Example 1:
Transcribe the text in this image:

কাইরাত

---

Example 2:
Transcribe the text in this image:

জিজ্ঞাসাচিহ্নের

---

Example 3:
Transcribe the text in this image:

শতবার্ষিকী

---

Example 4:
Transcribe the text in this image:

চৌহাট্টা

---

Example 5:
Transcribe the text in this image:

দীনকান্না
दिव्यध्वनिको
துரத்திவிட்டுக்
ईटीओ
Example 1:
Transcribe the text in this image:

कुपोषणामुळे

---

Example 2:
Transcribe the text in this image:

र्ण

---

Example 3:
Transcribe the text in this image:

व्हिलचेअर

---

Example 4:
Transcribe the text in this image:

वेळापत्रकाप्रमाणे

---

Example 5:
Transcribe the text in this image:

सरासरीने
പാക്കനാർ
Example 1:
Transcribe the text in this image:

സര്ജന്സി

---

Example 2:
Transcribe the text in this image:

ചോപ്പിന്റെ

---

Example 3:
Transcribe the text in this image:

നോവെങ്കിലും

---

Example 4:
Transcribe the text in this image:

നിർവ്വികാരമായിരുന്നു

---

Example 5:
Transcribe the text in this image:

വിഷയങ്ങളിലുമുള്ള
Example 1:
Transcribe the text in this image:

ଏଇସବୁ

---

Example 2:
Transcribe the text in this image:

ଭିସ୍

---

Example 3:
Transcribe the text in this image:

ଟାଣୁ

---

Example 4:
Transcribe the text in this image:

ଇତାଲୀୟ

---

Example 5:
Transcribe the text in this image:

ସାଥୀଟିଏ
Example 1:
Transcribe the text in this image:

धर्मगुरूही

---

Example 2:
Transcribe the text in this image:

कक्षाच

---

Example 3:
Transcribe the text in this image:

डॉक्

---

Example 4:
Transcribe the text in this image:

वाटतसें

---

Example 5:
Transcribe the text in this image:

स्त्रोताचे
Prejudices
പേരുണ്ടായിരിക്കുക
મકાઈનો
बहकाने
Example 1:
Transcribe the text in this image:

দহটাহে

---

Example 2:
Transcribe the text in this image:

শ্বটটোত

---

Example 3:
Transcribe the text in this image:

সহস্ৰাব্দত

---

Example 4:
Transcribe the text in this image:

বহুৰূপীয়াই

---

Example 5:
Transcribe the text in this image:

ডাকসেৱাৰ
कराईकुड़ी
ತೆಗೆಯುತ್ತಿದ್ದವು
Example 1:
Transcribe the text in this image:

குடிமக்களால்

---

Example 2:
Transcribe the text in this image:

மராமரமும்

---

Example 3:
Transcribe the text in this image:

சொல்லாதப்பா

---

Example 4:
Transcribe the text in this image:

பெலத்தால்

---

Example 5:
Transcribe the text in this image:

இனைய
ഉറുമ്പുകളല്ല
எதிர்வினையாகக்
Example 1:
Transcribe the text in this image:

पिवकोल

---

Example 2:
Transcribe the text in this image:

# # #

### Work order
Please write out every record shown above exactly as it reads.

### Response for this exercise
Example 1:
Transcribe the text in this image:

কাইরাত

---

Example 2:
Transcribe the text in this image:

জিজ্ঞাসাচিহ্নের

---

Example 3:
Transcribe the text in this image:

শতবার্ষিকী

---

Example 4:
Transcribe the text in this image:

চৌহাট্টা

---

Example 5:
Transcribe the text in this image:

দীনকান্না
दिव्यध्वनिको
துரத்திவிட்டுக்
ईटीओ
Example 1:
Transcribe the text in this image:

कुपोषणामुळे

---

Example 2:
Transcribe the text in this image:

र्ण

---

Example 3:
Transcribe the text in this image:

व्हिलचेअर

---

Example 4:
Transcribe the text in this image:

वेळापत्रकाप्रमाणे

---

Example 5:
Transcribe the text in this image:

सरासरीने
പാക്കനാർ
Example 1:
Transcribe the text in this image:

സര്ജന്സി

---

Example 2:
Transcribe the text in this image:

ചോപ്പിന്റെ

---

Example 3:
Transcribe the text in this image:

നോവെങ്കിലും

---

Example 4:
Transcribe the text in this image:

നിർവ്വികാരമായിരുന്നു

---

Example 5:
Transcribe the text in this image:

വിഷയങ്ങളിലുമുള്ള
Example 1:
Transcribe the text in this image:

ଏଇସବୁ

---

Example 2:
Transcribe the text in this image:

ଭିସ୍

---

Example 3:
Transcribe the text in this image:

ଟାଣୁ

---

Example 4:
Transcribe the text in this image:

ଇତାଲୀୟ

---

Example 5:
Transcribe the text in this image:

ସାଥୀଟିଏ
Example 1:
Transcribe the text in this image:

धर्मगुरूही

---

Example 2:
Transcribe the text in this image:

कक्षाच

---

Example 3:
Transcribe the text in this image:

डॉक्

---

Example 4:
Transcribe the text in this image:

वाटतसें

---

Example 5:
Transcribe the text in this image:

स्त्रोताचे
Prejudices
പേരുണ്ടായിരിക്കുക
મકાઈનો
बहकाने
Example 1:
Transcribe the text in this image:

দহটাহে

---

Example 2:
Transcribe the text in this image:

শ্বটটোত

---

Example 3:
Transcribe the text in this image:

সহস্ৰাব্দত

---

Example 4:
Transcribe the text in this image:

বহুৰূপীয়াই

---

Example 5:
Transcribe the text in this image:

ডাকসেৱাৰ
कराईकुड़ी
ತೆಗೆಯುತ್ತಿದ್ದವು
Example 1:
Transcribe the text in this image:

குடிமக்களால்

---

Example 2:
Transcribe the text in this image:

மராமரமும்

---

Example 3:
Transcribe the text in this image:

சொல்லாதப்பா

---

Example 4:
Transcribe the text in this image:

பெலத்தால்

---

Example 5:
Transcribe the text in this image:

இனைய
ഉറുമ്പുകളല്ല
எதிர்வினையாகக்
Example 1:
Transcribe the text in this image:

पिवकोल

---

Example 2:
Transcribe the text in this image:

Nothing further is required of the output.